Indian protesters demand justice for minorities and Sheikh Hasina’s extradition, while Bangladesh highlights security threats no resumption dates announced as of 23 December, stranding applicants and rerouting them to distant alternatives like Kolkata.
Protests Spark Widespread Service Disruptions
The New Delhi high commission’s notice, posted prominently, declared: “All consular and visa services… have been temporarily suspended until further notice due to unavoidable circumstances. Any inconvenience caused is deeply regretted,” a phrasing echoed verbatim in Agartala’s 23 December alert.
In Tripura’s capital, protests by Tipra Indigenous Students’ Federation and allies gathered outside the mission, chanting against recent violence like the Mymensingh lynching and Sharif Osman Hadi’s killing, forcing a late-night shutdown that severs a lifeline for residents of Tripura, Mizoram, and Assam who cross the Akhaura land port daily for affordable healthcare and commerce over 50,000 visas processed monthly pre-suspension.
Siliguri’s VFS outlet, handling Bangladesh visas for northern West Bengal and Sikkim, faced vandalism amid similar unrest, with broken windows and damaged property halting operations entirely; applicants now face long journeys to Guwahati or Kolkata, exacerbating delays for students, patients, and traders in a region where bilateral movement underpins economic ties.

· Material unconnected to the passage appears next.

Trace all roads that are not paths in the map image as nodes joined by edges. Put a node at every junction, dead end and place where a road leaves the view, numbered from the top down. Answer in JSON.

Sources note missions prioritised staff safety, with no injuries reported, but the human cost mounts as families postpone reunions and businesses stall.
Deepening Tensions Rooted in Political Upheaval and Minority Clashes
These closures cap a cycle of retaliations tracing to Sheikh Hasina’s August 2024 ouster amid student protests, her refuge in India, and subsequent accusations from Dhaka of Indian meddling in Bangladesh’s affairs.

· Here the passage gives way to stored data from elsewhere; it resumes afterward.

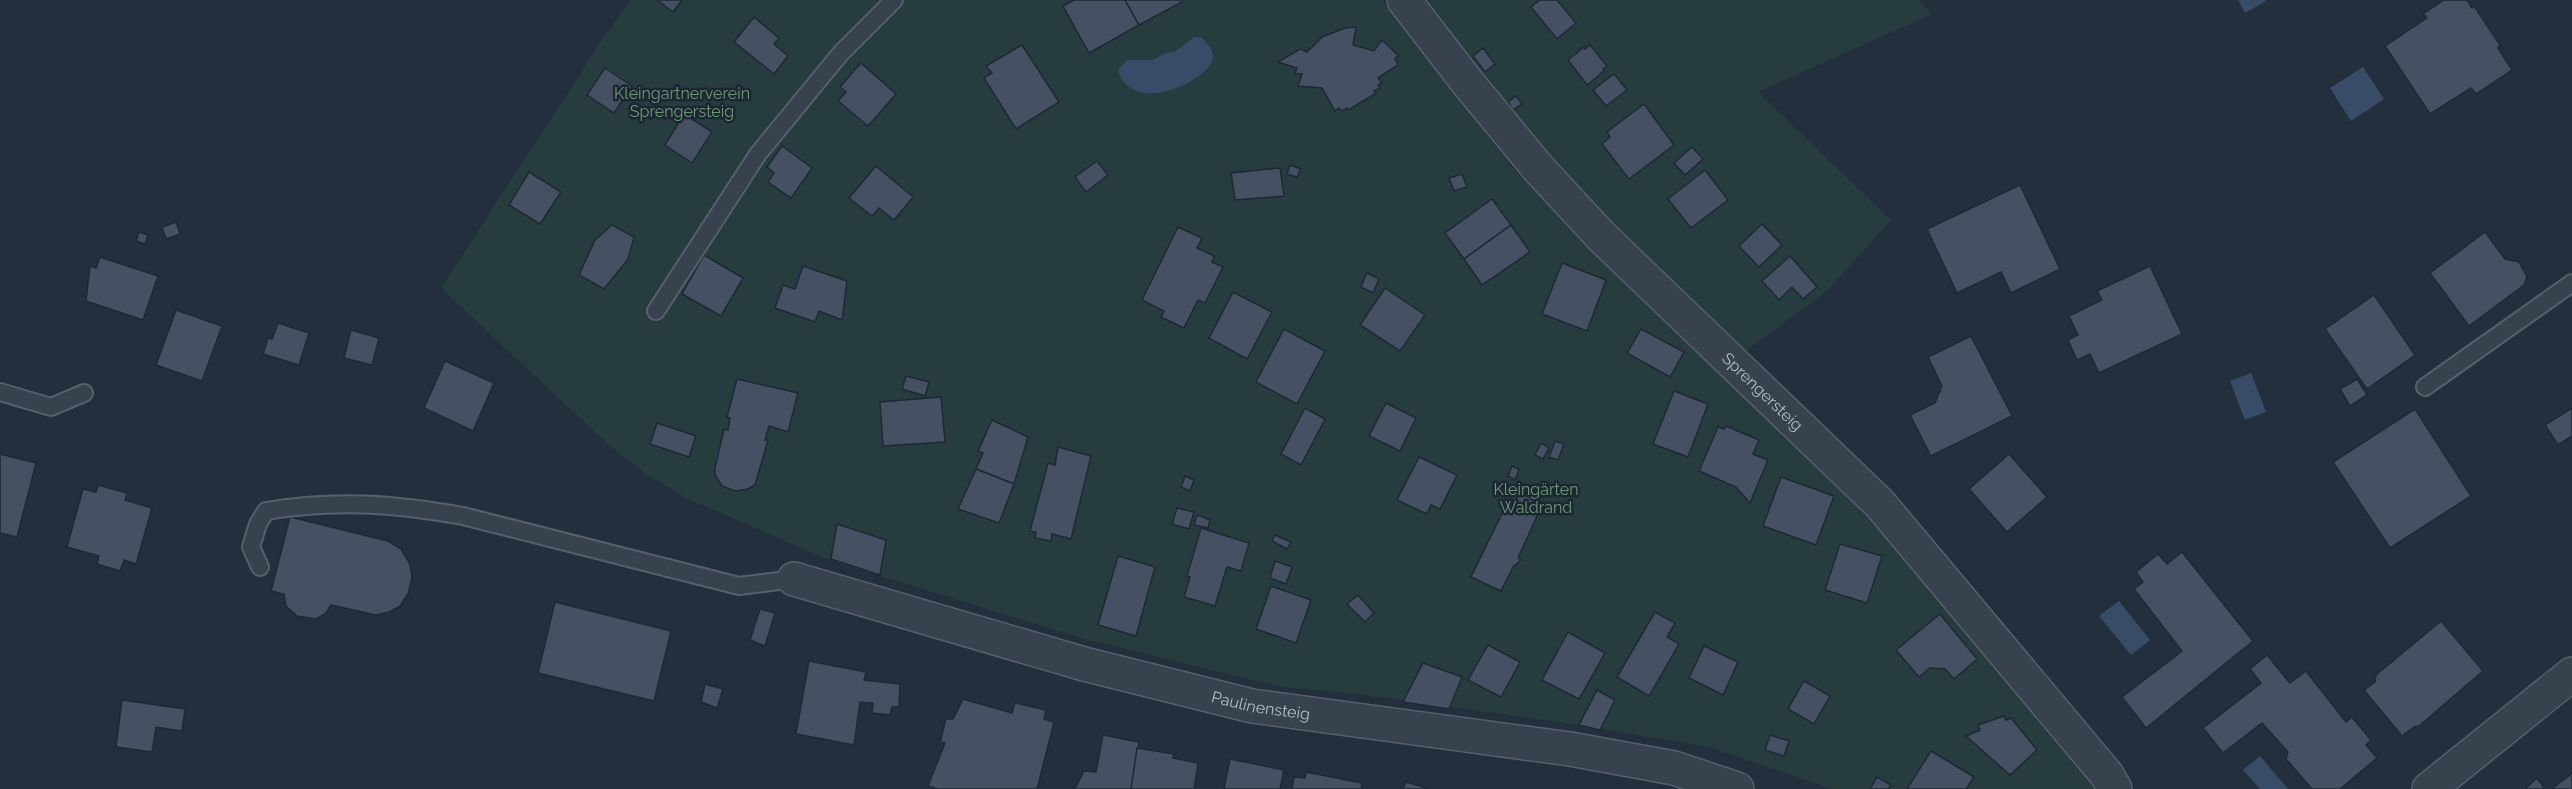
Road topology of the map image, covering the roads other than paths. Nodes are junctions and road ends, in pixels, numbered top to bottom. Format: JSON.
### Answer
{"nodes":[{"id":1,"x":894,"y":0,"type":"edge"},
{"id":2,"x":1404,"y":0,"type":"edge"},
{"id":3,"x":2572,"y":283,"type":"edge"},
{"id":4,"x":656,"y":312,"type":"dead end"},
{"id":5,"x":2425,"y":387,"type":"dead end"},
{"id":6,"x":0,"y":392,"type":"edge"},
{"id":7,"x":84,"y":393,"type":"dead end"},
{"id":8,"x":260,"y":567,"type":"dead end"},
{"id":9,"x":794,"y":579,"type":"joint"},
{"id":10,"x":2572,"y":674,"type":"edge"},
{"id":11,"x":1737,"y":789,"type":"edge"},
{"id":12,"x":2115,"y":789,"type":"edge"},
{"id":13,"x":2429,"y":789,"type":"edge"}],
"edges":[{"from":1,"to":4,"type":"lane"},
{"from":2,"to":12,"type":"street","name":"Sprengersteig"},
{"from":3,"to":5,"type":"lane"},
{"from":6,"to":7,"type":"lane"},
{"from":8,"to":9,"type":"lane"},
{"from":9,"to":11,"type":"street","name":"Paulinensteig"},
{"from":10,"to":13,"type":"street"}]}
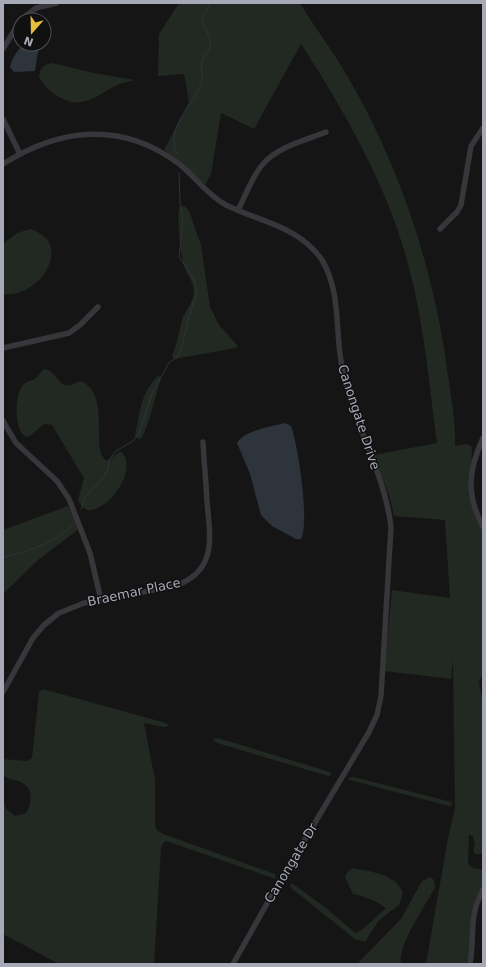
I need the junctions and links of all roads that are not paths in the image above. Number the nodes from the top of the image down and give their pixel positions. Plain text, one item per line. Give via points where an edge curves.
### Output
1 (57, 3) edge
2 (31, 12) edge
3 (12, 34) edge
4 (3, 49) edge
5 (3, 119) edge
6 (483, 128) edge
7 (326, 132) dead end
8 (20, 154) junction
9 (3, 164) edge
10 (238, 210) junction
11 (440, 229) dead end
12 (98, 307) dead end
13 (3, 348) edge
14 (3, 421) edge
15 (483, 438) edge
16 (202, 442) dead end
17 (483, 526) edge
18 (102, 600) junction
19 (3, 692) edge
20 (350, 764) joint
21 (483, 890) edge
22 (233, 964) edge
23 (470, 964) edge

1 - 2 street via 36,8
3 - 4 street
5 - 8 street
6 - 11 street via 469,153 461,205
7 - 10 street via 269,157 260,168
8 - 9 street, Canongate Drive
8 - 10 street, Canongate Drive via 42,143 76,135 100,134 125,138 148,146 172,159 213,197
10 - 20 street, Canongate Drive via 297,235 312,248 325,266 333,290 343,374 389,513 391,535 381,696 372,726
12 - 13 street via 69,333
14 - 18 street via 16,443 57,481 69,500 90,553
15 - 17 street via 471,473 474,504
16 - 18 street, Braemar Place via 211,539 209,553 202,566 193,577 175,586
18 - 19 street, Braemar Place via 72,606 44,625 33,638
20 - 22 street, Canongate Dr
21 - 23 street via 473,916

Protests intensified after Das’s brutal killing on 19 December in Mymensingh allegedly over cow smuggling rumours sparking outrage in India’s Hindu communities and demands for minority protections, compounded by Hadi’s shooting and reports of over 50 temple attacks since Hasina’s fall.
Tipra Motha, championing Tripura’s indigenous rights, linked demonstrations to Bangladesh’s alleged territorial claims on Northeast India, while groups like Sanatani Hindu Sena rallied in Delhi invoking broader anti-Hindu violence.

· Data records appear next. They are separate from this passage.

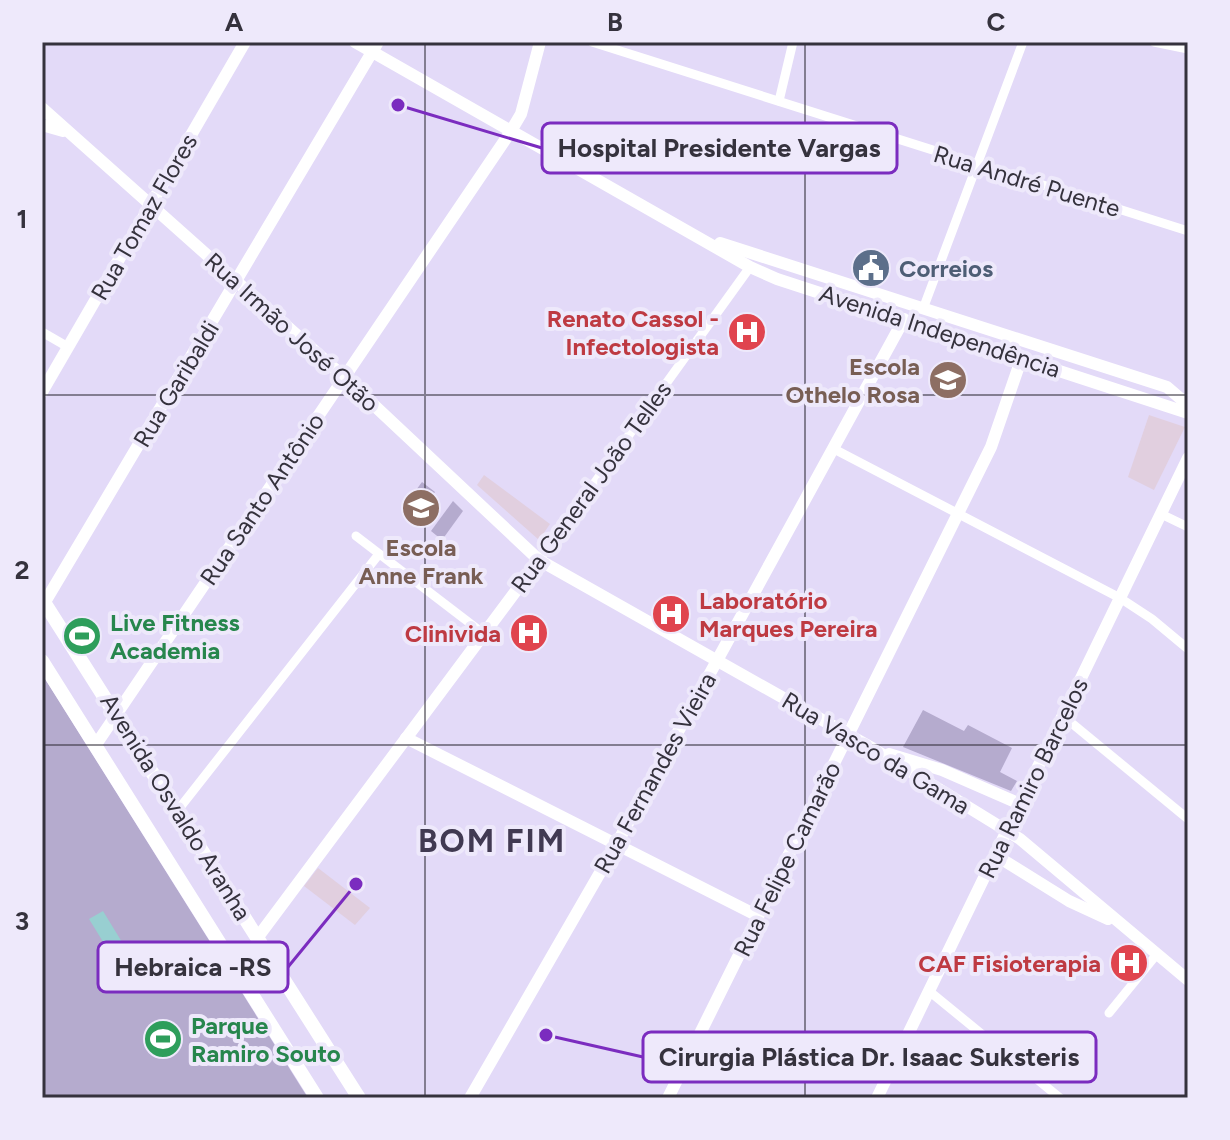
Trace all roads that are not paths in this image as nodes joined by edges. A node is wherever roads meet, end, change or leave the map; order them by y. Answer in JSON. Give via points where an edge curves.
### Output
{"nodes":[{"id":1,"x":245,"y":42,"type":"edge"},
{"id":2,"x":355,"y":42,"type":"edge"},
{"id":3,"x":540,"y":42,"type":"edge"},
{"id":4,"x":592,"y":42,"type":"edge"},
{"id":5,"x":793,"y":42,"type":"edge"},
{"id":6,"x":1023,"y":42,"type":"edge"},
{"id":7,"x":1154,"y":42,"type":"edge"},
{"id":8,"x":376,"y":47,"type":"edge"},
{"id":9,"x":1188,"y":49,"type":"edge"},
{"id":10,"x":779,"y":101,"type":"junction"},
{"id":11,"x":42,"y":108,"type":"edge"},
{"id":12,"x":42,"y":125,"type":"edge"},
{"id":13,"x":511,"y":131,"type":"junction"},
{"id":14,"x":66,"y":132,"type":"junction"},
{"id":15,"x":977,"y":165,"type":"junction"},
{"id":16,"x":151,"y":205,"type":"junction"},
{"id":17,"x":1188,"y":231,"type":"edge"},
{"id":18,"x":697,"y":236,"type":"junction"},
{"id":19,"x":750,"y":267,"type":"junction"},
{"id":20,"x":237,"y":283,"type":"junction"},
{"id":21,"x":923,"y":309,"type":"junction"},
{"id":22,"x":904,"y":319,"type":"junction"},
{"id":23,"x":42,"y":332,"type":"edge"},
{"id":24,"x":68,"y":347,"type":"junction"},
{"id":25,"x":1022,"y":357,"type":"junction"},
{"id":26,"x":345,"y":378,"type":"junction"},
{"id":27,"x":42,"y":392,"type":"edge"},
{"id":28,"x":1188,"y":405,"type":"edge"},
{"id":29,"x":1188,"y":413,"type":"edge"},
{"id":30,"x":834,"y":449,"type":"junction"},
{"id":31,"x":1188,"y":458,"type":"edge"},
{"id":32,"x":958,"y":513,"type":"junction"},
{"id":33,"x":1161,"y":514,"type":"junction"},
{"id":34,"x":1188,"y":527,"type":"edge"},
{"id":35,"x":356,"y":536,"type":"dead end"},
{"id":36,"x":379,"y":554,"type":"junction"},
{"id":37,"x":539,"y":560,"type":"junction"},
{"id":38,"x":1120,"y":598,"type":"junction"},
{"id":39,"x":43,"y":603,"type":"edge"},
{"id":40,"x":484,"y":634,"type":"junction"},
{"id":41,"x":1188,"y":649,"type":"edge"},
{"id":42,"x":42,"y":661,"type":"edge"},
{"id":43,"x":718,"y":661,"type":"junction"},
{"id":44,"x":117,"y":713,"type":"junction"},
{"id":45,"x":1063,"y":716,"type":"junction"},
{"id":46,"x":848,"y":735,"type":"junction"},
{"id":47,"x":406,"y":738,"type":"junction"},
{"id":48,"x":95,"y":746,"type":"junction"},
{"id":49,"x":872,"y":748,"type":"junction"},
{"id":50,"x":1018,"y":809,"type":"junction"},
{"id":51,"x":178,"y":810,"type":"junction"},
{"id":52,"x":1188,"y":819,"type":"edge"},
{"id":53,"x":616,"y":845,"type":"junction"},
{"id":54,"x":997,"y":852,"type":"junction"},
{"id":55,"x":758,"y":916,"type":"junction"},
{"id":56,"x":1122,"y":925,"type":"junction"},
{"id":57,"x":258,"y":937,"type":"junction"},
{"id":58,"x":1157,"y":954,"type":"junction"},
{"id":59,"x":1188,"y":980,"type":"edge"},
{"id":60,"x":929,"y":991,"type":"junction"},
{"id":61,"x":1109,"y":1013,"type":"dead end"},
{"id":62,"x":1049,"y":1094,"type":"edge"},
{"id":63,"x":317,"y":1098,"type":"edge"},
{"id":64,"x":359,"y":1098,"type":"edge"},
{"id":65,"x":470,"y":1098,"type":"edge"},
{"id":66,"x":668,"y":1098,"type":"edge"},
{"id":67,"x":877,"y":1098,"type":"edge"},
{"id":68,"x":1060,"y":1098,"type":"edge"}],
"edges":[{"from":1,"to":16,"type":"street","name":"Rua Tomaz Flores"},
{"from":2,"to":8,"type":"street","name":"Avenida Independência"},
{"from":3,"to":13,"type":"street","name":"Rua Santo Antônio","via":[[521,114]]},
{"from":4,"to":10,"type":"street","name":"Rua André Puente"},
{"from":5,"to":10,"type":"street"},
{"from":6,"to":15,"type":"street"},
{"from":7,"to":9,"type":"street"},
{"from":8,"to":13,"type":"street","name":"Avenida Independência"},
{"from":8,"to":20,"type":"street","name":"Rua Garibaldi"},
{"from":10,"to":15,"type":"street","name":"Rua André Puente"},
{"from":11,"to":14,"type":"street","name":"Rua Irmão José Otão"},
{"from":12,"to":14,"type":"street"},
{"from":13,"to":18,"type":"street","name":"Avenida Independência"},
{"from":13,"to":26,"type":"street","name":"Rua Santo Antônio"},
{"from":14,"to":16,"type":"street","name":"Rua Irmão José Otão"},
{"from":15,"to":17,"type":"street","name":"Rua André Puente"},
{"from":15,"to":21,"type":"street"},
{"from":16,"to":20,"type":"street","name":"Rua Irmão José Otão"},
{"from":16,"to":24,"type":"street","name":"Rua Tomaz Flores"},
{"from":18,"to":19,"type":"street","name":"Avenida Independência"},
{"from":18,"to":21,"type":"street","name":"Avenida Independência"},
{"from":19,"to":22,"type":"street","name":"Avenida Independência"},
{"from":19,"to":37,"type":"street","name":"Rua General João Telles"},
{"from":20,"to":26,"type":"street","name":"Rua Irmão José Otão"},
{"from":20,"to":39,"type":"street","name":"Rua Garibaldi"},
{"from":21,"to":28,"type":"street","name":"Avenida Independência","via":[[1167,387]]},
{"from":22,"to":25,"type":"street","name":"Avenida Independência"},
{"from":22,"to":30,"type":"street","name":"Rua Fernandes Vieira"},
{"from":23,"to":24,"type":"street"},
{"from":24,"to":27,"type":"street","name":"Rua Tomaz Flores"},
{"from":25,"to":29,"type":"street","name":"Avenida Independência"},
{"from":25,"to":32,"type":"street","name":"Rua Felipe Camarão","via":[[991,447]]},
{"from":26,"to":37,"type":"street","name":"Rua Irmão José Otão"},
{"from":26,"to":44,"type":"street","name":"Rua Santo Antônio"},
{"from":30,"to":32,"type":"street"},
{"from":30,"to":43,"type":"street","name":"Rua Fernandes Vieira"},
{"from":31,"to":33,"type":"street","name":"Rua Ramiro Barcelos"},
{"from":32,"to":38,"type":"street"},
{"from":32,"to":46,"type":"street","name":"Rua Felipe Camarão"},
{"from":33,"to":34,"type":"street"},
{"from":33,"to":38,"type":"street","name":"Rua Ramiro Barcelos"},
{"from":35,"to":36,"type":"street"},
{"from":36,"to":40,"type":"street"},
{"from":36,"to":51,"type":"street"},
{"from":37,"to":40,"type":"street","name":"Rua General João Telles"},
{"from":37,"to":43,"type":"street","name":"Rua Vasco da Gama"},
{"from":38,"to":41,"type":"street"},
{"from":38,"to":45,"type":"street","name":"Rua Ramiro Barcelos"},
{"from":39,"to":44,"type":"main road","name":"Avenida Osvaldo Aranha"},
{"from":40,"to":47,"type":"street","name":"Rua General João Telles"},
{"from":42,"to":48,"type":"main road","name":"Avenida Osvaldo Aranha"},
{"from":43,"to":46,"type":"street","name":"Rua Vasco da Gama"},
{"from":43,"to":53,"type":"street","name":"Rua Fernandes Vieira"},
{"from":44,"to":48,"type":"street","name":"Rua Santo Antônio"},
{"from":44,"to":51,"type":"main road","name":"Avenida Osvaldo Aranha"},
{"from":45,"to":50,"type":"street","name":"Rua Ramiro Barcelos"},
{"from":45,"to":52,"type":"street"},
{"from":46,"to":49,"type":"street","name":"Rua Vasco da Gama"},
{"from":46,"to":55,"type":"street","name":"Rua Felipe Camarão"},
{"from":47,"to":53,"type":"street"},
{"from":47,"to":57,"type":"street","name":"Rua General João Telles"},
{"from":48,"to":63,"type":"main road","name":"Avenida Osvaldo Aranha"},
{"from":49,"to":50,"type":"street","via":[[942,770]]},
{"from":49,"to":56,"type":"street","name":"Rua Vasco da Gama","via":[[1020,839]]},
{"from":50,"to":54,"type":"street","name":"Rua Ramiro Barcelos"},
{"from":51,"to":57,"type":"main road","name":"Avenida Osvaldo Aranha"},
{"from":53,"to":55,"type":"street"},
{"from":53,"to":65,"type":"street","name":"Rua Fernandes Vieira"},
{"from":54,"to":56,"type":"street","via":[[1069,901]]},
{"from":54,"to":60,"type":"street","name":"Rua Ramiro Barcelos"},
{"from":55,"to":66,"type":"street","name":"Rua Felipe Camarão"},
{"from":56,"to":58,"type":"street","name":"Rua Vasco da Gama"},
{"from":57,"to":64,"type":"main road","name":"Avenida Osvaldo Aranha"},
{"from":58,"to":59,"type":"street","name":"Rua Vasco da Gama"},
{"from":58,"to":61,"type":"street"},
{"from":60,"to":62,"type":"street"},
{"from":60,"to":67,"type":"street","name":"Rua Ramiro Barcelos"},
{"from":62,"to":68,"type":"street"}]}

This prompted Bangladesh’s moves, paralleling India’s 16-19 December suspensions of VFS centres in Dhaka, Chittagong, Khulna, Rajshahi, and Sylhet after radical Bangladeshi leaders threatened Indian missions and called for Hasina’s return by 25 December closures citing security warnings from New Delhi.
Historical frictions, including 2024 mission attacks and border killings, underscore fragility, yet shared rivers, trade exceeding $10 billion annually, and cultural bonds highlight stakes for ordinary lives caught in elite disputes.
The Logical Indian’s Perspective
Reciprocal visa shutdowns inflict needless suffering on everyday people patients denied treatment, traders losing livelihoods, families separated when leaders should channel energies into dialogue rather than diplomatic one-upmanship that erodes decades of neighbourly coexistence.
The Logical Indian stands firmly for peace, urging India and Bangladesh to prioritise empathy, protect all minorities through joint mechanisms, and revive channels like track-two talks fostering kindness across divides; true harmony demands de-escalation, accountability for violence, and people-centric policies over protest-fueled isolation, paving paths for shared prosperity in South Asia.